Joe Callahan of the Ocala Star Banner quoted Marion County teacher's union describing the tests as punitive instead of diagnostic and harmful to younger students:
Chris Altobello, president of the local teachers' union, said parents statewide are now "finally understanding what teachers have been saying for a very long time."

"The tests were once diagnostic, but now they are punitive," Altobello said.

Altobello said student proficiency shouldn't hinge so much on these tests results, especially when it comes to the youngest students.

"Kindergartners should be blowing bubbles, not filling them in," he quipped on Monday.

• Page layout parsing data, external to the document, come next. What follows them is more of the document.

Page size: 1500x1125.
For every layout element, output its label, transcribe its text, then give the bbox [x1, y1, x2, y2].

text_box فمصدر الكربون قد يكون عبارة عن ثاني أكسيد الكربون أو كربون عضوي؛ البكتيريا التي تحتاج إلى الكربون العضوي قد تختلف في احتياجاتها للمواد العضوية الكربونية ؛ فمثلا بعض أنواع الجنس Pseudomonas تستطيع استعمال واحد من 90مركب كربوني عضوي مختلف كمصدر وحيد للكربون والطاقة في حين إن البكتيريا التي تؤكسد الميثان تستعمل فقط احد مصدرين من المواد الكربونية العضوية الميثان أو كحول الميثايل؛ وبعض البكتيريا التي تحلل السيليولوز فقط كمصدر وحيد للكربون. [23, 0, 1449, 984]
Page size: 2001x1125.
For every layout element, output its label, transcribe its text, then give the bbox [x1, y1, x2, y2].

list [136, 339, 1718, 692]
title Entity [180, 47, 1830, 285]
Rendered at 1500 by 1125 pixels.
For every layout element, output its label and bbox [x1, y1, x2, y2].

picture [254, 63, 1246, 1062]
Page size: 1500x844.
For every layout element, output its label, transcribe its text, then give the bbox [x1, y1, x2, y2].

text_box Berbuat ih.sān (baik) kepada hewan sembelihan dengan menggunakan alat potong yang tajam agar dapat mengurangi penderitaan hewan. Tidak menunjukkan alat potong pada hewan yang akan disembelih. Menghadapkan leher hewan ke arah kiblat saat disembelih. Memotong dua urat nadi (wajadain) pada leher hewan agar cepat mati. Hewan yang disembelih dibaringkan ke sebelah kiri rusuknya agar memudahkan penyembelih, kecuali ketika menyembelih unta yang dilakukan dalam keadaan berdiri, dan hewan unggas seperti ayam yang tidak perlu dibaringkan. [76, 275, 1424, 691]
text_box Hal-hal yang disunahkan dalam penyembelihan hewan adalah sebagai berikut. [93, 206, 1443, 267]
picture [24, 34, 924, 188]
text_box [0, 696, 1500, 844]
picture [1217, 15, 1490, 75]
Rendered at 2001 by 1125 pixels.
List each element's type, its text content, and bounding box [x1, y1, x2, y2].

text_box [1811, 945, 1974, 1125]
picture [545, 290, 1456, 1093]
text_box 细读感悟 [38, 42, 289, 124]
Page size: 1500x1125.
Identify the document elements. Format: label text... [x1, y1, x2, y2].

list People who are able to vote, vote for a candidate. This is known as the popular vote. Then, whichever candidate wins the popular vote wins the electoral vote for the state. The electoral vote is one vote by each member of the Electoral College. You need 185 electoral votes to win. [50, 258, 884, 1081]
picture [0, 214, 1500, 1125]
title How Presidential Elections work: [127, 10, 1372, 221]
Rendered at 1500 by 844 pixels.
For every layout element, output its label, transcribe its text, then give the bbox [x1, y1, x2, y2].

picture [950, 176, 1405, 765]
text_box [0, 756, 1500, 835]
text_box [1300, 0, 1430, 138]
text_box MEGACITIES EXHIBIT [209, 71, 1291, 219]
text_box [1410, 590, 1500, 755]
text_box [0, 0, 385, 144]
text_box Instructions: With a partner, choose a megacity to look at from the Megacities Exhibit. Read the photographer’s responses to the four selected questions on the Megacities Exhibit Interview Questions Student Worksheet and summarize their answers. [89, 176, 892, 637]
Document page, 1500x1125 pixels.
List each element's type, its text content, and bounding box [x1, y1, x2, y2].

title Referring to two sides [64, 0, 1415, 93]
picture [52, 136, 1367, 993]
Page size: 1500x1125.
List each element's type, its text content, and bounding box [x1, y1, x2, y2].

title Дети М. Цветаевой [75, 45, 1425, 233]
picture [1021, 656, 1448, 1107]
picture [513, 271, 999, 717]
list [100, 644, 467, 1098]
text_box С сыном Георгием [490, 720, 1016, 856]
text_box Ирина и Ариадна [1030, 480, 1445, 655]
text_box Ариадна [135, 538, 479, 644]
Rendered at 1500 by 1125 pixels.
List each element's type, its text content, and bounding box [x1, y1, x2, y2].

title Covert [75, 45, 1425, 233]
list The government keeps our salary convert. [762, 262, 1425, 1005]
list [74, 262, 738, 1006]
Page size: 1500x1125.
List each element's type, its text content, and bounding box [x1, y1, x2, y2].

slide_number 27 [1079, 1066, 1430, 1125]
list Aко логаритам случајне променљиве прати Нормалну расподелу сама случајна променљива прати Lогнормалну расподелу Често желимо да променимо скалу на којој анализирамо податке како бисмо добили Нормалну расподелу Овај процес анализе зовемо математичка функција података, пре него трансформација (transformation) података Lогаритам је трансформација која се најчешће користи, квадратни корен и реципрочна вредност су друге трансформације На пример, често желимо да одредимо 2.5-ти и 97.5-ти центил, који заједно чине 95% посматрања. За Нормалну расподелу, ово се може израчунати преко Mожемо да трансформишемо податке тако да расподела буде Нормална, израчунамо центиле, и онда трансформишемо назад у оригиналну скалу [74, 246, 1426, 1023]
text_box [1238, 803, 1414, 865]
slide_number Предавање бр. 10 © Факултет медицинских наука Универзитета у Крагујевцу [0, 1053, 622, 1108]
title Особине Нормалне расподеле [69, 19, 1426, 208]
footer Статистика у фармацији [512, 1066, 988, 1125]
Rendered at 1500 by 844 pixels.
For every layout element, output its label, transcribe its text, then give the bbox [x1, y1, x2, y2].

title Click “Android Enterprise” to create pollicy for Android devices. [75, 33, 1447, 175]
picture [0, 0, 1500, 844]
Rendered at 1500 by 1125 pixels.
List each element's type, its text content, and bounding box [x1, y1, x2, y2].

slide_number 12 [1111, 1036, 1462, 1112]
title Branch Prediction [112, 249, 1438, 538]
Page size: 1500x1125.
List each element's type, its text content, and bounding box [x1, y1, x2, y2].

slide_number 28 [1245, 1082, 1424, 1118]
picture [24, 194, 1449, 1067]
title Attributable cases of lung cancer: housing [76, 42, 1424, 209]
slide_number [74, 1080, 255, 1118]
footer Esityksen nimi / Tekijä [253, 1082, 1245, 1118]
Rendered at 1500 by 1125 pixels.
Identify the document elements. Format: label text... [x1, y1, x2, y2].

Callahan also pointed out in his article that the movement against this testing is going nationwide as he quoted a new report from Lisa Guisbond of FairTest that showed:
  • At least four states -- Minnesota, South Carolina, Alaska and Rhode Island -- have repealed or delayed graduation testing requirements.
  • Many other jurisdictions, including Texas, Virginia, Oklahoma, North Carolina and New York City, rolled back the number of required exams or reduced their impact.
  • Common Core testing consequences were postponed in Oregon, Colorado, Nevada, New Jersey and Washington, D.C.
  • High-profile protests including opt-out campaigns, test boycotts, resolutions and other actions took place from Seattle to Providence and from Chicago to southwest Florida.
  • Ten more colleges and universities have adopted test-optional admissions.
  • Public opinion polls, such as a recent PDK/Gallup survey, "show a majority of Americans agree that standardized tests do not help improve learning and teaching."
Perhaps this news, coupled with Lee County's vote, and now the FSBA will create enough momentum to overcome even the Jeb Bush/Pearson /AIR efforts that stifle individuality and creativity in the classroom via all of these ridiculous tests and sell our children's future and privacy to corporations and the government for "30 pieces of silver."